As a journalist who covers this area regularly, I frequently hear stories from families of dying people who are not being given appropriate relief and from people who, despite other approaches failing, cannot get opioids for chronic or postsurgical pain, even while in the hospital. But now that the Court has decided that doctors have the right to defend themselves as practicing in good faith, the pendulum may at least start to swing back to a more humane form of pain care.

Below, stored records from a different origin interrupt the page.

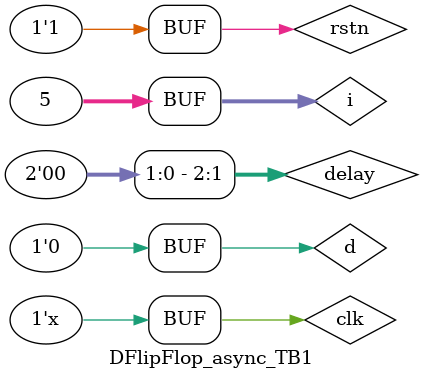
<source format=v>
`timescale 1ns / 1ps


module DFlipFlop_async_TB1();
    reg clk;
    reg d;
    reg rstn;
    reg [2:0] delay;
    integer i;
    DFlipFlop_async DUT(.d(d),.rstn(rstn),.clk(clk),.q(q));
    always #10 clk = ~clk;
    
    initial begin
    clk <= 0;
    d <= 0;
    rstn <= 0;
    #15 d <= 1;
    #10 rstn <= 1;
    for (i = 0; i < 5; i=i+1)
        begin
        delay = $random;
        #(delay) d <= i;
        end
     end
endmodule

</source>
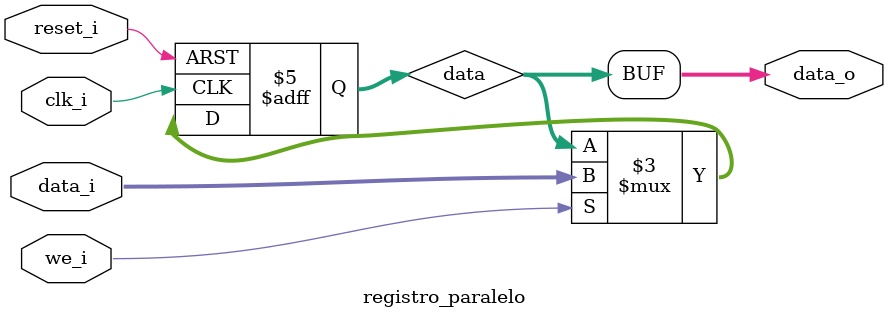
<source format=sv>
`timescale 1ns / 1ps

module registro_paralelo(
    input logic          clk_i,
    input logic          we_i,
    input logic          reset_i,
    input logic  [15:0]  data_i,
    
    output logic [15:0]  data_o
    );
    
    logic [15:0] data = 0;
    
    always_ff @(posedge clk_i or posedge reset_i) begin
        if (reset_i) begin
            data <= 0;
        end
        
        else if (we_i) begin
            data <= data_i;
        end
    end
    
    assign data_o = data;
endmodule //

</source>
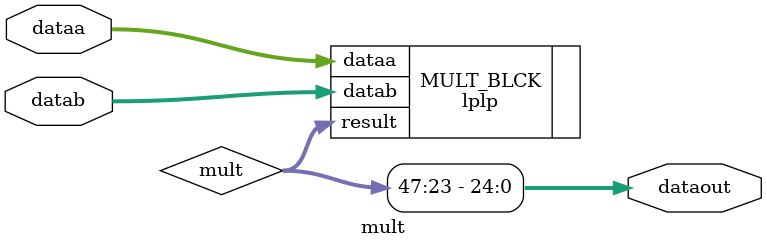
<source format=sv>
module mult
(
    input logic signed [24:0] dataa,
    input logic signed[24:0] datab,
    output logic signed [24:0] dataout
    
);
    logic signed [49:0] mult;

/*   assign mult = dataa * datab;*/
   assign dataout = mult [24+23:23];
  
  
 lplp MULT_BLCK ( 
    .dataa ( dataa ),
    .datab ( datab ),
    .result( mult ));
  
  
endmodule

</source>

The decision is already starting to have an effect on physician prosecutions. The U.S. Department of Justice has dropped at least one case involving opioid prescriptions. And an attorney for one of the defendants associated with the Ruan decision, Ronald Chapman, said that in the case of David Lewis, who he was also representing, the judge had to adjust jury instructions just as the decision was about to be read. The next day, the jury returned a complete acquittal of all of the doctors on all counts.

The decision could also affect other cases where the government has criminalized the prescription of opioids, including those used in addiction treatment like buprenorphine and methadone. Research shows that expanding access to these medications is one of the most effective ways to reduce overdose deaths—but what looks like lowering barriers to care from a public health perspective can appear to be drug dealing by doctors to police. With prosecutors required to prove criminal intent, doctors who make getting addiction medications easier will face fewer legal threats.

Ruan, however, will not stop the prosecution of physicians who actually become drug dealers and sell specific substances for specific amounts of money or trade prescription drugs for sex; the Court rejected the government’s claims that having to prove criminal intent will make these cases impossible.

Unfortunately, while it is easy to scare doctors into complying with what they think is the law, it’s a lot harder to liberate them from those fears. Let’s hope that the Ruan case will start to make addiction and pain medicine far more friendly to both doctors and patients.

This is an opinion and analysis article, and the views expressed by the author or authors are not necessarily those of Scientific American.